>>>
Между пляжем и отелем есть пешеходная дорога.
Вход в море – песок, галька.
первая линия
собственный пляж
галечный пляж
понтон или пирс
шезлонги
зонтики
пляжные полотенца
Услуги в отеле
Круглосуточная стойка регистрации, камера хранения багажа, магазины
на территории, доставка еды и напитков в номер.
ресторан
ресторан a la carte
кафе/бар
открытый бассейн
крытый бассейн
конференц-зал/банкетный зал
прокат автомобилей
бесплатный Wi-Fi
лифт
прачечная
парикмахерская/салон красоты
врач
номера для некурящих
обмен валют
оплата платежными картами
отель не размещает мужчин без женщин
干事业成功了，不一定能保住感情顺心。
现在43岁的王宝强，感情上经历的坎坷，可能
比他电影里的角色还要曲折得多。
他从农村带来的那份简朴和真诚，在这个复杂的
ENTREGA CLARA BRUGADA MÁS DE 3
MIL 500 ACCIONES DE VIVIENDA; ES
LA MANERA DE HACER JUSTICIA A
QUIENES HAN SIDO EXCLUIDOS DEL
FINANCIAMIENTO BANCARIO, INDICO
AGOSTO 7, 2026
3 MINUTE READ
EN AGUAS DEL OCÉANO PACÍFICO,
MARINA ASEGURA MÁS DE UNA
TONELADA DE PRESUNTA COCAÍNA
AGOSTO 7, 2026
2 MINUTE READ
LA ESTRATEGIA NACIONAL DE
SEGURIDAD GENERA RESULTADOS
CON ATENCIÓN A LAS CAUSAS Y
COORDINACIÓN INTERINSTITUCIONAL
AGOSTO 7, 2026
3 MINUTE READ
<<<
◆ Exercise prompt
Starting at the line that contains "ENTREGA CLARA BRUGADA MÁS DE 3", print every line through the last one of the records, exactly and with nothing else.

◆ Answer section
ENTREGA CLARA BRUGADA MÁS DE 3
MIL 500 ACCIONES DE VIVIENDA; ES
LA MANERA DE HACER JUSTICIA A
QUIENES HAN SIDO EXCLUIDOS DEL
FINANCIAMIENTO BANCARIO, INDICO
AGOSTO 7, 2026
3 MINUTE READ
EN AGUAS DEL OCÉANO PACÍFICO,
MARINA ASEGURA MÁS DE UNA
TONELADA DE PRESUNTA COCAÍNA
AGOSTO 7, 2026
2 MINUTE READ
LA ESTRATEGIA NACIONAL DE
SEGURIDAD GENERA RESULTADOS
CON ATENCIÓN A LAS CAUSAS Y
COORDINACIÓN INTERINSTITUCIONAL
AGOSTO 7, 2026
3 MINUTE READ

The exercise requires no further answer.